Venezuela has the largest proven oil reserves in the world. NUMBER ONE. More than Saudi Arabia, and by a wide margin. The downside is that it's a lower grade of oil. But, yeah... they have the most.

Venezuela WAS the most prosperous / wealthy country in Latin America. And now??? Socialism. They now produce NOTHING. They were also the #1 producer of low-cost aluminum in the world. Now? Nada. They have huge iron ore deposits, and they USED to be one of the biggest steel producers in the world. Now? Zippo. Socialism. They have diamonds. They have gold. They had cheap hydroelectric power (one of the top 3 dams in the world). Beautiful coast and other natural tourist attractions. Fertile agricultural lands. And now??? Kaput. Socialism.
 
Here's something most people don't know about oil supply....

Venezuela has the largest proven oil reserves in the world. NUMBER ONE. More than Saudi Arabia, and by a wide margin. The downside is that it's a lower grade of oil. But, yeah... they have the most.

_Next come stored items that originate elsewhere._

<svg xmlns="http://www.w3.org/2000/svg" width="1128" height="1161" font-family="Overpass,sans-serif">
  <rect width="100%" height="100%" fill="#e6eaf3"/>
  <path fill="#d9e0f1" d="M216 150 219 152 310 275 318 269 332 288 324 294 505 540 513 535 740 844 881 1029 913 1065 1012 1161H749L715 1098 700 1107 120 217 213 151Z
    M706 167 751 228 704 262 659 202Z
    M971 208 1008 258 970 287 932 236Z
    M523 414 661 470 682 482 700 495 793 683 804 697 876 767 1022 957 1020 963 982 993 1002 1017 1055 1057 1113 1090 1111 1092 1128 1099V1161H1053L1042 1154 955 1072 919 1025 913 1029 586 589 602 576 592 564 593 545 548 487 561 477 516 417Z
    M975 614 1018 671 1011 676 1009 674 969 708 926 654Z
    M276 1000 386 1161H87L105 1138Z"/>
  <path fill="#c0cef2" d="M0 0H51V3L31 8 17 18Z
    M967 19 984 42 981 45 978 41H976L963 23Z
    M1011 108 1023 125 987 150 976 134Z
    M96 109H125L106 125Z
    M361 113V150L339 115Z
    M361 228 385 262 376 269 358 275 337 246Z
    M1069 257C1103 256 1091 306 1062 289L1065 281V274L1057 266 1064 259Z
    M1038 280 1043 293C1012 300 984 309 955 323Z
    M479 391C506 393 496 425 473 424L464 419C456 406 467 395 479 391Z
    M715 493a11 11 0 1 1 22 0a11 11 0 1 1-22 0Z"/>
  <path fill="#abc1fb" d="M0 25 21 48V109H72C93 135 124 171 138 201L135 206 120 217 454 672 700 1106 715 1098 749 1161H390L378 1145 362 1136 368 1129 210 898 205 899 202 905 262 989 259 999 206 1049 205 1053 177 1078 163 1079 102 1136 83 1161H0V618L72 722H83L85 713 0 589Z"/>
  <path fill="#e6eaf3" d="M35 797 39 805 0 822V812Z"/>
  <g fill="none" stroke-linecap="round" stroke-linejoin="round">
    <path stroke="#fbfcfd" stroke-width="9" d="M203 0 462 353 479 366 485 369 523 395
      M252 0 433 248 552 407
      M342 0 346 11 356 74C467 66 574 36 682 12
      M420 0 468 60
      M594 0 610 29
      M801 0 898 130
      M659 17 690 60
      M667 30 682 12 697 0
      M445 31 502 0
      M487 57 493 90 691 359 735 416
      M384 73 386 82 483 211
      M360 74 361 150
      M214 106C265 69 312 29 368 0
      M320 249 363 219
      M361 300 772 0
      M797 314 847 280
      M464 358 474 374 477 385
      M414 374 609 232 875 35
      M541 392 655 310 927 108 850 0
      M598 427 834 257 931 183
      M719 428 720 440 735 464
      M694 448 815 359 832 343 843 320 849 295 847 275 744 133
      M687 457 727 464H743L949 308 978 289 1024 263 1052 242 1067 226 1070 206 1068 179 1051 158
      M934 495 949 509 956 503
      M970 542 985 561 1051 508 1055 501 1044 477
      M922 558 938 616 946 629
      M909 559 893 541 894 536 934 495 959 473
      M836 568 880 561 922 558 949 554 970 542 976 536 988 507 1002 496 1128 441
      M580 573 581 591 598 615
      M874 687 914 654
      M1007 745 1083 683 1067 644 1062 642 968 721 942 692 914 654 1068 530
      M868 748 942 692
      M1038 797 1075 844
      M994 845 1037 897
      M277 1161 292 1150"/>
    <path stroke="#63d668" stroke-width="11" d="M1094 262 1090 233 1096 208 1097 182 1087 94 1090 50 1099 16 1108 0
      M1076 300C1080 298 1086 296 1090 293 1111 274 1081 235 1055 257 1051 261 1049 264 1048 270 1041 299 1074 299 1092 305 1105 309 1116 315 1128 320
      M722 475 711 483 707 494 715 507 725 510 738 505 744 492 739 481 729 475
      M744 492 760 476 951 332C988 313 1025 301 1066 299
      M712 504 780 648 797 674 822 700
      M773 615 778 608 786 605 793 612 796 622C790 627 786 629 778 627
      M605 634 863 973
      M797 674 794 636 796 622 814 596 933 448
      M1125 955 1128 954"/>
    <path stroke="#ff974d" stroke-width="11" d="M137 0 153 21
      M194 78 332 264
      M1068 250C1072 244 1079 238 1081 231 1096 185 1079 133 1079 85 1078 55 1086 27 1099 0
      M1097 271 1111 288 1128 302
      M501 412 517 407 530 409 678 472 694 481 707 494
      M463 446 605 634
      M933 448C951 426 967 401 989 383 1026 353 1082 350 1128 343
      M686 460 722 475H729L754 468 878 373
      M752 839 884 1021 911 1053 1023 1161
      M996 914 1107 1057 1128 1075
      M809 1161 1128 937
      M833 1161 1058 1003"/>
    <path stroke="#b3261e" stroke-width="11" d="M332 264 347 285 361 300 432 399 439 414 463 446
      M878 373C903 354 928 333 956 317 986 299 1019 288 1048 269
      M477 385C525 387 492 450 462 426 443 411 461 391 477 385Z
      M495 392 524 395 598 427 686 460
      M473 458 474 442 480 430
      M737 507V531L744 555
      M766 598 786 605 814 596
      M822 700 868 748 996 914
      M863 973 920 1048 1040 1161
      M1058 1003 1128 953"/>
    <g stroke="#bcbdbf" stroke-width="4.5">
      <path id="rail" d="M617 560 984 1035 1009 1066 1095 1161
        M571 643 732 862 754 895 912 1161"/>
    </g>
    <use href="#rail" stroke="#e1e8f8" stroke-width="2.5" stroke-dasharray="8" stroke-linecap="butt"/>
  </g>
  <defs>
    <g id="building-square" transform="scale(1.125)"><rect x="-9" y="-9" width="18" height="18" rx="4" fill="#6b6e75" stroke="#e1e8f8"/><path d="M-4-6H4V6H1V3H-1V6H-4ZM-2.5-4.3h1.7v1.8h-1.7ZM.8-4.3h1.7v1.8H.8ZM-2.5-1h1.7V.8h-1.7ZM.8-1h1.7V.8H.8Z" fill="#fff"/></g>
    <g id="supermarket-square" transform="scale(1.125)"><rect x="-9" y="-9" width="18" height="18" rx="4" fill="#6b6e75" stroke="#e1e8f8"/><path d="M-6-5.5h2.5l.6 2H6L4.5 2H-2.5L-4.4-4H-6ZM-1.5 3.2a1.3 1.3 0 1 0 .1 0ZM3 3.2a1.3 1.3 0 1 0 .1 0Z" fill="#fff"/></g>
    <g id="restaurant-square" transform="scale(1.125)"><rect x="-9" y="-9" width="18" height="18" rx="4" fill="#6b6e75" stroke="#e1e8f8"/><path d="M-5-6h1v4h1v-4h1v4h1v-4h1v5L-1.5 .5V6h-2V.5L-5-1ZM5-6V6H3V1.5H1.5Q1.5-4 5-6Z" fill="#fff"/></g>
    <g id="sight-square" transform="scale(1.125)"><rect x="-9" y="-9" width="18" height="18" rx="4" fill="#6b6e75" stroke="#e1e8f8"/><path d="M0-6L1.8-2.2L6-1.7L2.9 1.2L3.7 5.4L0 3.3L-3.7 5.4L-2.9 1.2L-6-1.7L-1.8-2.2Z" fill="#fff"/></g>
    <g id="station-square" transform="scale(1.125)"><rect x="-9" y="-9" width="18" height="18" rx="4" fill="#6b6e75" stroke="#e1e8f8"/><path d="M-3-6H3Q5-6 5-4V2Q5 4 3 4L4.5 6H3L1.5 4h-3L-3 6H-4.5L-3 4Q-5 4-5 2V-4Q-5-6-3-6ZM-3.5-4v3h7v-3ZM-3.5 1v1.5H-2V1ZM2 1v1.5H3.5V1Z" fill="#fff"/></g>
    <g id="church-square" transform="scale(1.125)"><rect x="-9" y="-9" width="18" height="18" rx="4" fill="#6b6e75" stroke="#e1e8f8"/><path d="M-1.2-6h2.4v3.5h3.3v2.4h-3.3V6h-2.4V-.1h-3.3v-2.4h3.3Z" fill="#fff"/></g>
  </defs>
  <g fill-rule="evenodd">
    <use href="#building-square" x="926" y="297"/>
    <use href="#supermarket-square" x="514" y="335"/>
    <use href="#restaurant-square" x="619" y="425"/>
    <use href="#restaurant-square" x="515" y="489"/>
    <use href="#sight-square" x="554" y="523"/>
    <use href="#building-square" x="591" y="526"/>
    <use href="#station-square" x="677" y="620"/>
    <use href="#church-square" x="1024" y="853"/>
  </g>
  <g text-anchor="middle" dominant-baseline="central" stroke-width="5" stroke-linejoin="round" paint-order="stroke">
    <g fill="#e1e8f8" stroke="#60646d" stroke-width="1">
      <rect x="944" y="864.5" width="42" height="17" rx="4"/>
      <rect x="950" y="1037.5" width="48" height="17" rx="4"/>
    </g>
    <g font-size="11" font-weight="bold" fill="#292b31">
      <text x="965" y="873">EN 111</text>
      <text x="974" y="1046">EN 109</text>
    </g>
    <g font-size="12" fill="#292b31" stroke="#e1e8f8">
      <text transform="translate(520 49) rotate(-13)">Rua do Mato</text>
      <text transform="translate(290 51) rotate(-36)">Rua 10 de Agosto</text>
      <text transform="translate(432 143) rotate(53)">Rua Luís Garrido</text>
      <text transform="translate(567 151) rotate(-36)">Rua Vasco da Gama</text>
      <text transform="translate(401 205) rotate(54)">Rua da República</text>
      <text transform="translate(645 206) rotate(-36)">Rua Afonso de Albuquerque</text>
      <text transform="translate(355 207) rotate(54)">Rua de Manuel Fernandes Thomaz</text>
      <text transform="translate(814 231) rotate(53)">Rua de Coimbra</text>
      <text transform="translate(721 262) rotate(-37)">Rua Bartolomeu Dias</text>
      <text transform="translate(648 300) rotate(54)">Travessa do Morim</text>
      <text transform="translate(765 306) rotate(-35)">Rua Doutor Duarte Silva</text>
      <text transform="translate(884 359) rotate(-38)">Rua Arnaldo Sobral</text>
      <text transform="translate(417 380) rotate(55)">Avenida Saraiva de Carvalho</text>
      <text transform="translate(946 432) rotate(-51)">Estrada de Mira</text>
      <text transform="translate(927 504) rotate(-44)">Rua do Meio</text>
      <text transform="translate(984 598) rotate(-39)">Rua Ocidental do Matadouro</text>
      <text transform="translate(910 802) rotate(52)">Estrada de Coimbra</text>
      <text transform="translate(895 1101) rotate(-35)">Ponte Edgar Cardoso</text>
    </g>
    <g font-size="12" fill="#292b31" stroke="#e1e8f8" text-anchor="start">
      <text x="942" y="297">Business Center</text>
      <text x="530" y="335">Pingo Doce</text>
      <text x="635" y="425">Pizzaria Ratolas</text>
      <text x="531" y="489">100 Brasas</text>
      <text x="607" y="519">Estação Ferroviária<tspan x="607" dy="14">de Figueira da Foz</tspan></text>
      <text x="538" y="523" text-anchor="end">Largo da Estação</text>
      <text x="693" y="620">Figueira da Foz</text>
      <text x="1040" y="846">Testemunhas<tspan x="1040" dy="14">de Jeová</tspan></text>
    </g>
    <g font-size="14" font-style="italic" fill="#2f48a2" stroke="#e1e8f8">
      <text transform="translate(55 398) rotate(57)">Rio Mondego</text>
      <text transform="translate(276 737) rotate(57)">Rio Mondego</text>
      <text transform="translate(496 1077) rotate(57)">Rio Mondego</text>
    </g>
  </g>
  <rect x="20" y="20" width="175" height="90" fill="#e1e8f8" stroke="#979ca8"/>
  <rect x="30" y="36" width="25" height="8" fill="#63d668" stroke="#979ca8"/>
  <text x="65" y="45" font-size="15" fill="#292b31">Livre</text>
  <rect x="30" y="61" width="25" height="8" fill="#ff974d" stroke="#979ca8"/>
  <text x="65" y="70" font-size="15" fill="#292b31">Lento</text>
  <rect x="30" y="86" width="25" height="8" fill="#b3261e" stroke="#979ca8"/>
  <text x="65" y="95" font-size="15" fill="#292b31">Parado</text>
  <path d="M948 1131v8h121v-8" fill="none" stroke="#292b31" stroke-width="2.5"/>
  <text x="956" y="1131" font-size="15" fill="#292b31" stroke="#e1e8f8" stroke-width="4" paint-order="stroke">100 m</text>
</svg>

Venezuela WAS the most prosperous / wealthy country in Latin America. And now??? Socialism. They now produce NOTHING. They were also the #1 producer of low-cost aluminum in the world. Now? Nada. They have huge iron ore deposits, and they USED to be one of the biggest steel producers in the world. Now? Zippo. Socialism. They have diamonds. They have gold. They had cheap hydroelectric power (one of the top 3 dams in the world). Beautiful coast and other natural tourist attractions. Fertile agricultural lands. And now??? Kaput. Socialism.
Truth. Corrupt politics and greed sowed the seeds of socialism. Have nots aren't hard to sell on communist philosophy. Ironically, they didn't benefit. Things only got worse. Such potential for prosperity. Unfortunate. It's a total train wreck and has been for a long time.